Opinion
CASE NO. 2:19-CV-14420-ROSENBERG/MAYNARD
01-27-2021
ORDER ADOPTING MAGISTRATE JUDGE'S REPORT AND RECOMMENDATIONS
THIS CAUSE is before the Court upon the Motion for Summary Judgment [DE 27] filed by Plaintiffs Atlantic Healthcare, LLC, Lyric Health Care Facilities, LLC, Grantham Health Care, LLC, and Timothy F. Nicholson (collectively, "Plaintiffs"), and the Amended Motion for Summary Judgment [DE 57] filed by Defendant Argonaut Insurance Company ("Defendant"). These Motions were referred to Magistrate Judge Shaniek M. Maynard for a Report and Recommendation. DE 43. On October 15, 2020, Judge Maynard issued her Report and Recommendation [DE 73] recommending that Plaintiffs' Motion for Summary Judgment be granted and Defendant's Motion for Summary Judgment be denied. DE 73 at 27. The Court has conducted a de novo review of Judge Maynard's Report and Recommendation, Defendant's objections thereto [DE 75], Plaintiffs' response to Defendant's objections [DE 76], and the record, and is otherwise fully advised in the premises.
Upon review, the Court finds Judge Maynard's recommendation to be well reasoned and correct. The Court agrees with the analysis in Judge Maynard's Report and Recommendation and concludes that Plaintiffs' Motion for Summary Judgment should be granted and Defendant's Motion for Summary Judgment should be denied. The Court also finds that Defendant's objections warrant discussion.

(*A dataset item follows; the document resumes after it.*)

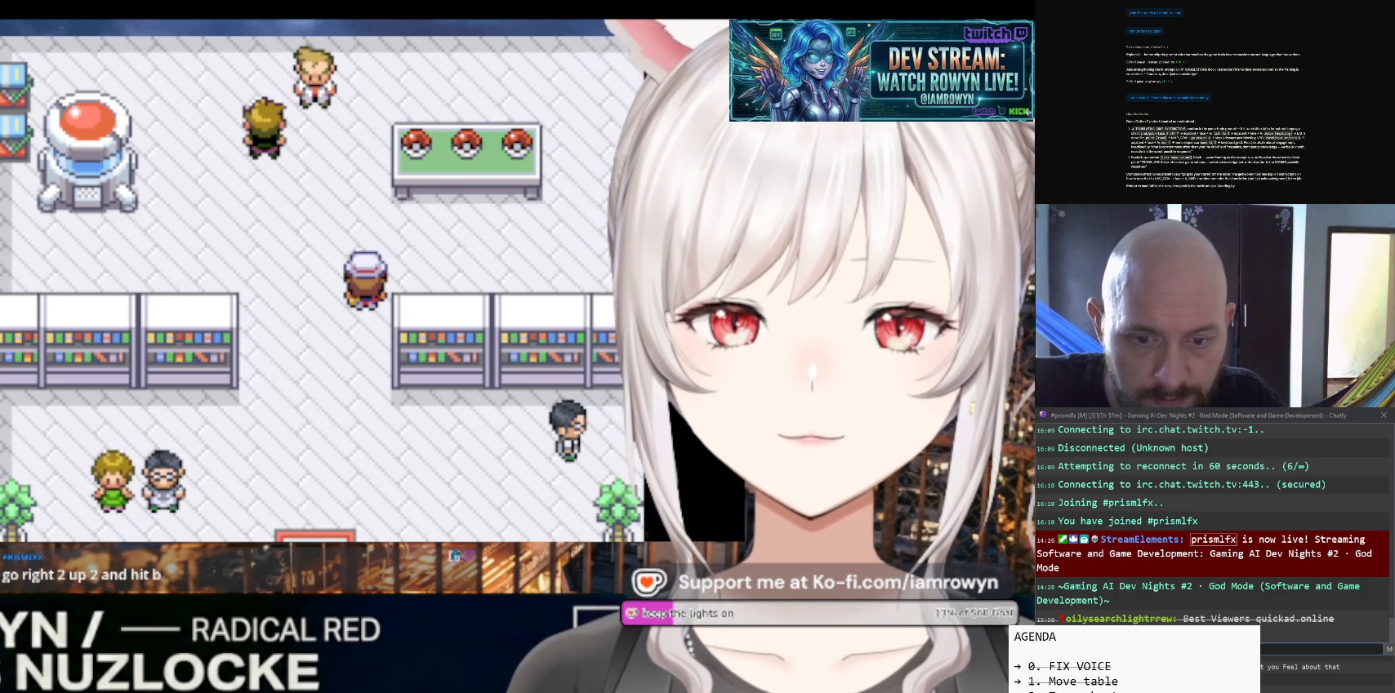
{"buttons": ["A"], "events": []}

Defendant is correct that under Maryland law, a court interpreting an insurance policy does not, as a matter of course, construe the policy against the insurer. James G. Davis Contr. Corp. v. Erie Ins. Exch., 126 A.3d 753, 759 (Md. Ct. Spec. App. 2015). Rather, a policy's terms are interpreted based on the same principles that generally apply to the construction of other contracts. Kendall v. Nationwide Ins. Co., 702 A.2d 767, 770-71 (Md. 1997). "As such, a court interpreting an insurance policy is to examine the instrument as a whole, focusing on the character, purpose, and circumstances surrounding the execution of the contract." Bailer v. Erie Ins. Exch., 687 A.2d 1375, 1378 (Md. 1997). Although a court will try to give effect to every clause and phrase, "particular provisions of a contract are not to be read in isolation but rather the document is to be read as a whole to discover its true import." Simkins Indus., Inc. v. Lexington Ins. Co., 401 A.2d 181, 186 (Md. Ct. Spec. App. 1979).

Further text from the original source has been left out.